* _WHAT TO DO_
Below is a set of records; print all of them exactly as written.

* _DATA SECTION_
+ + +
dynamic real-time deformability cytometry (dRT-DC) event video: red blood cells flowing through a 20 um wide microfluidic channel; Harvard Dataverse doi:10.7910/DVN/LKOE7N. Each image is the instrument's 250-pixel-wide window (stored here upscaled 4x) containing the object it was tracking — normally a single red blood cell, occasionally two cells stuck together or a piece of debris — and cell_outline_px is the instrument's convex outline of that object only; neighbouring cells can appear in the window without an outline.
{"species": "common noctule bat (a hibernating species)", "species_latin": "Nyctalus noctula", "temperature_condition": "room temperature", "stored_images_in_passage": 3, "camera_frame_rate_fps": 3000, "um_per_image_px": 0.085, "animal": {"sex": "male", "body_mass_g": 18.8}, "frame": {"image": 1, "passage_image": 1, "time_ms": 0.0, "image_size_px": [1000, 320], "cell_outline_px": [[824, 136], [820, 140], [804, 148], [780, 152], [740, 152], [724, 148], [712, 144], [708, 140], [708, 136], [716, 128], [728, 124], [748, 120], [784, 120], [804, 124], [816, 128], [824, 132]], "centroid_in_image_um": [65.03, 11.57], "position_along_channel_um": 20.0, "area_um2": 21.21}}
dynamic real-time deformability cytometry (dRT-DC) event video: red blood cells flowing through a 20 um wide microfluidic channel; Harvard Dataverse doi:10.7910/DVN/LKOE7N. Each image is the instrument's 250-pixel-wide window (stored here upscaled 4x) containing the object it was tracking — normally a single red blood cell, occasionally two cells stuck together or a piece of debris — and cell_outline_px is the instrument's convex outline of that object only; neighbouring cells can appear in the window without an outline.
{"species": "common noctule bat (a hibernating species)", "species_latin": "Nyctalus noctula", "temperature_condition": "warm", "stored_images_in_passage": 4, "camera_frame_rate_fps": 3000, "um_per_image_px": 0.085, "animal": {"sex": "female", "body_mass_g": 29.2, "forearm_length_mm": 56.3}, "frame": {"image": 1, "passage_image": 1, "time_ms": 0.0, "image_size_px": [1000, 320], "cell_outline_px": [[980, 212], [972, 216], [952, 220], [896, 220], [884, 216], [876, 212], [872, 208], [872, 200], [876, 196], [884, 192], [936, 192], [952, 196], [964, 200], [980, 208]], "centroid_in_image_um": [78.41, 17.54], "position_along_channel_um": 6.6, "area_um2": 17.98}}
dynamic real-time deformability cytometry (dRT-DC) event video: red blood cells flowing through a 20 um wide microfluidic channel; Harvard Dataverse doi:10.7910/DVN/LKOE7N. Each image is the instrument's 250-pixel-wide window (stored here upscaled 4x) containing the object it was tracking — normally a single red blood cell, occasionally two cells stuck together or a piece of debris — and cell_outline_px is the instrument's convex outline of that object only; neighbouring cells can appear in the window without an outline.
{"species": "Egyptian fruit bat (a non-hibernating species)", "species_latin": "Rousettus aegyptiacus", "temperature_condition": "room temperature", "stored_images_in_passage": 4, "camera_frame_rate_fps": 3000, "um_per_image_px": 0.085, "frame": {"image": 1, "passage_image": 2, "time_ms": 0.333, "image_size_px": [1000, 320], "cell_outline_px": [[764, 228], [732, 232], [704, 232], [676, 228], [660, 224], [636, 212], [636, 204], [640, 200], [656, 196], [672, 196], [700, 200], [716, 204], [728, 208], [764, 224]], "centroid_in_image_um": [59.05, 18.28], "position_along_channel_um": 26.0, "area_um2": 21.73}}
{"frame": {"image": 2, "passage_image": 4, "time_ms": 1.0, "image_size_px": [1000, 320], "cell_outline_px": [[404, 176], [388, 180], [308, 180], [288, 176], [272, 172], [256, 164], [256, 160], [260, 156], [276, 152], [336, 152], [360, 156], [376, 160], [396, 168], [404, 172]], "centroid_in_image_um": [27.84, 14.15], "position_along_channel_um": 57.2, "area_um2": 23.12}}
+ + +
* _WRITTEN ANSWER_
dynamic real-time deformability cytometry (dRT-DC) event video: red blood cells flowing through a 20 um wide microfluidic channel; Harvard Dataverse doi:10.7910/DVN/LKOE7N. Each image is the instrument's 250-pixel-wide window (stored here upscaled 4x) containing the object it was tracking — normally a single red blood cell, occasionally two cells stuck together or a piece of debris — and cell_outline_px is the instrument's convex outline of that object only; neighbouring cells can appear in the window without an outline.
{"species": "common noctule bat (a hibernating species)", "species_latin": "Nyctalus noctula", "temperature_condition": "room temperature", "stored_images_in_passage": 3, "camera_frame_rate_fps": 3000, "um_per_image_px": 0.085, "animal": {"sex": "male", "body_mass_g": 18.8}, "frame": {"image": 1, "passage_image": 1, "time_ms": 0.0, "image_size_px": [1000, 320], "cell_outline_px": [[824, 136], [820, 140], [804, 148], [780, 152], [740, 152], [724, 148], [712, 144], [708, 140], [708, 136], [716, 128], [728, 124], [748, 120], [784, 120], [804, 124], [816, 128], [824, 132]], "centroid_in_image_um": [65.03, 11.57], "position_along_channel_um": 20.0, "area_um2": 21.21}}
dynamic real-time deformability cytometry (dRT-DC) event video: red blood cells flowing through a 20 um wide microfluidic channel; Harvard Dataverse doi:10.7910/DVN/LKOE7N. Each image is the instrument's 250-pixel-wide window (stored here upscaled 4x) containing the object it was tracking — normally a single red blood cell, occasionally two cells stuck together or a piece of debris — and cell_outline_px is the instrument's convex outline of that object only; neighbouring cells can appear in the window without an outline.
{"species": "common noctule bat (a hibernating species)", "species_latin": "Nyctalus noctula", "temperature_condition": "warm", "stored_images_in_passage": 4, "camera_frame_rate_fps": 3000, "um_per_image_px": 0.085, "animal": {"sex": "female", "body_mass_g": 29.2, "forearm_length_mm": 56.3}, "frame": {"image": 1, "passage_image": 1, "time_ms": 0.0, "image_size_px": [1000, 320], "cell_outline_px": [[980, 212], [972, 216], [952, 220], [896, 220], [884, 216], [876, 212], [872, 208], [872, 200], [876, 196], [884, 192], [936, 192], [952, 196], [964, 200], [980, 208]], "centroid_in_image_um": [78.41, 17.54], "position_along_channel_um": 6.6, "area_um2": 17.98}}
dynamic real-time deformability cytometry (dRT-DC) event video: red blood cells flowing through a 20 um wide microfluidic channel; Harvard Dataverse doi:10.7910/DVN/LKOE7N. Each image is the instrument's 250-pixel-wide window (stored here upscaled 4x) containing the object it was tracking — normally a single red blood cell, occasionally two cells stuck together or a piece of debris — and cell_outline_px is the instrument's convex outline of that object only; neighbouring cells can appear in the window without an outline.
{"species": "Egyptian fruit bat (a non-hibernating species)", "species_latin": "Rousettus aegyptiacus", "temperature_condition": "room temperature", "stored_images_in_passage": 4, "camera_frame_rate_fps": 3000, "um_per_image_px": 0.085, "frame": {"image": 1, "passage_image": 2, "time_ms": 0.333, "image_size_px": [1000, 320], "cell_outline_px": [[764, 228], [732, 232], [704, 232], [676, 228], [660, 224], [636, 212], [636, 204], [640, 200], [656, 196], [672, 196], [700, 200], [716, 204], [728, 208], [764, 224]], "centroid_in_image_um": [59.05, 18.28], "position_along_channel_um": 26.0, "area_um2": 21.73}}
{"frame": {"image": 2, "passage_image": 4, "time_ms": 1.0, "image_size_px": [1000, 320], "cell_outline_px": [[404, 176], [388, 180], [308, 180], [288, 176], [272, 172], [256, 164], [256, 160], [260, 156], [276, 152], [336, 152], [360, 156], [376, 160], [396, 168], [404, 172]], "centroid_in_image_um": [27.84, 14.15], "position_along_channel_um": 57.2, "area_um2": 23.12}}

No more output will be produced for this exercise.